Le juge des référés a estimé que les données d'identification des clients de la société BSM NEGOCE avaient le caractère de secrets d'affaires et que leur communication n'était pas nécessaire à la solution du litige au sens de l'article R. 153-7 du code de commerce ' ce qui n'est plus contesté en appel par les sociétés GEO ' et a autorisé la levée du séquestre provisoire de telle sorte que les pièces saisies soient remises aux sociétés GEO sous la forme de copies expurgées des données d'identification des clients, seules les factures de la société SIMADIS (co-défenderesse à l'action en contrefaçon) pouvant être remises sans occultation.

Ce faisant, le juge des référés, qui a fait application de l'article R. 153-7 du code de commerce, n'a pas méconnu les règles encadrant la levée du séquestre et la protection du secret des affaires, ni ordonné « d'office » la communication des documents saisis, le cas échéant expurgés, dès lors (i) que les sociétés GEO demandaient la levée pure et simple du séquestre et le rejet de l'ensemble des demandes de la société BSM NEGOCE, (ii) que la société BSM NEGOCE n'était pas en mesure de dire, malgré le faible nombre de pièces saisies, toutes parfaitement individualisées, quelles étaient celles comportant, selon elle, des secrets d'affaires et (iii) que, comme le soulignent les intimées, il appartient au juge, en fonction du cas d'espèce, de déterminer parmi les dispositions applicables du code de commerce relatives à la protection du secret des affaires, celles qui doivent trouver application.
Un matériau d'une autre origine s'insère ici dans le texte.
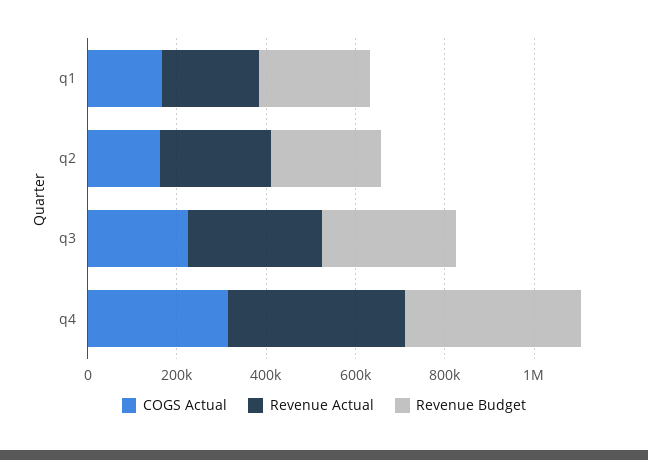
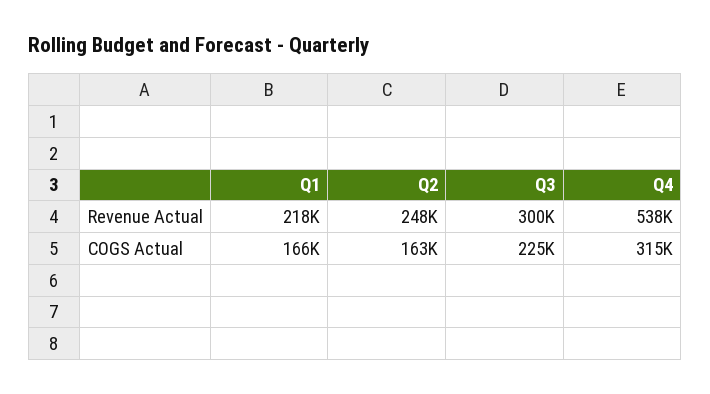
  {
    "COGS Actual": {
      "q1": 166000,
      "q2": 163000,
      "q3": 225000,
      "q4": 315000
    },
    "Revenue Actual": {
      "q1": 218000,
      "q2": 248000,
      "q3": 300000,
-     "q4": 400000
+     "q4": 538000
-   },
+   }
-   "Revenue Budget": {
-     "q1": 250000,
-     "q2": 250000,
-     "q3": 300000,
-     "q4": 400000
-   }
  }

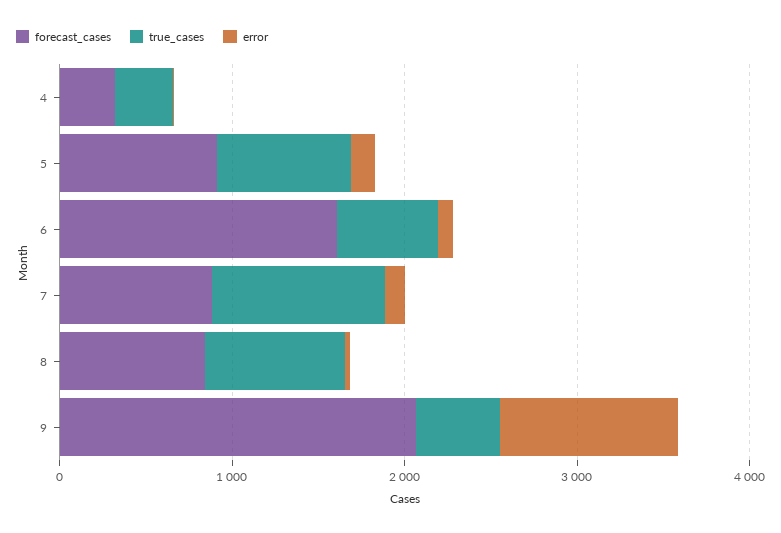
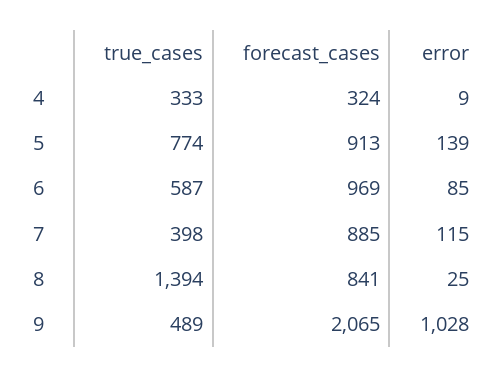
  {
    "forecast_cases": {
      "4": 324,
      "5": 913,
-     "6": 1600,
+     "6": 969,
      "7": 885,
      "8": 841,
      "9": 2065
    },
    "true_cases": {
      "4": 333,
      "5": 774,
      "6": 587,
-     "7": 1000,
+     "7": 398,
-     "8": 800,
+     "8": 1394,
      "9": 489
    },
    "error": {
      "4": 9,
      "5": 139,
      "6": 85,
      "7": 115,
      "8": 25,
      "9": 1028
    }
  }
L'ordonnance, qui n'encourt pas les critiques qui lui sont adressées, sera confirmée.

Sur les dépens et frais irrépétibles,

La société BSM NEGOCE, partie perdante, sera condamnée aux dépens d'appel et gardera à sa charge les frais non compris dans les dépens qu'elle a exposés à l'occasion de son appel, les dispositions prises sur les dépens et frais irrépétibles de première instance étant confirmées.

Il ne sera pas fait droit à la demande présentée par les sociétés GEO au titre de l'article 700 du code de procédure civile en page 12 de leurs écritures, cette demande n'étant pas chiffrée dans le dispositif desdites écritures et la cour n'étant valablement saisie que des seules demandes contenues au dispositif des conclusions des parties, en application de l'article 954 du code de procédure civile.

PAR CES MOTIFS,

LA COUR,

Dit recevable mais mal fondée la demande de sursis à statuer de la société BSM NEGOCE ; en conséquence, la rejette ;

Confirme l'ordonnance de référé-rétractation rendue 12 janvier 2023 ;

Condamne la société BSM NEGOCE aux dépens d'appel ;

Constate qu'elle n'est pas régulièrement saisie d'une demande des sociétés GEO au titre de l'article 700 du code de procédure civile.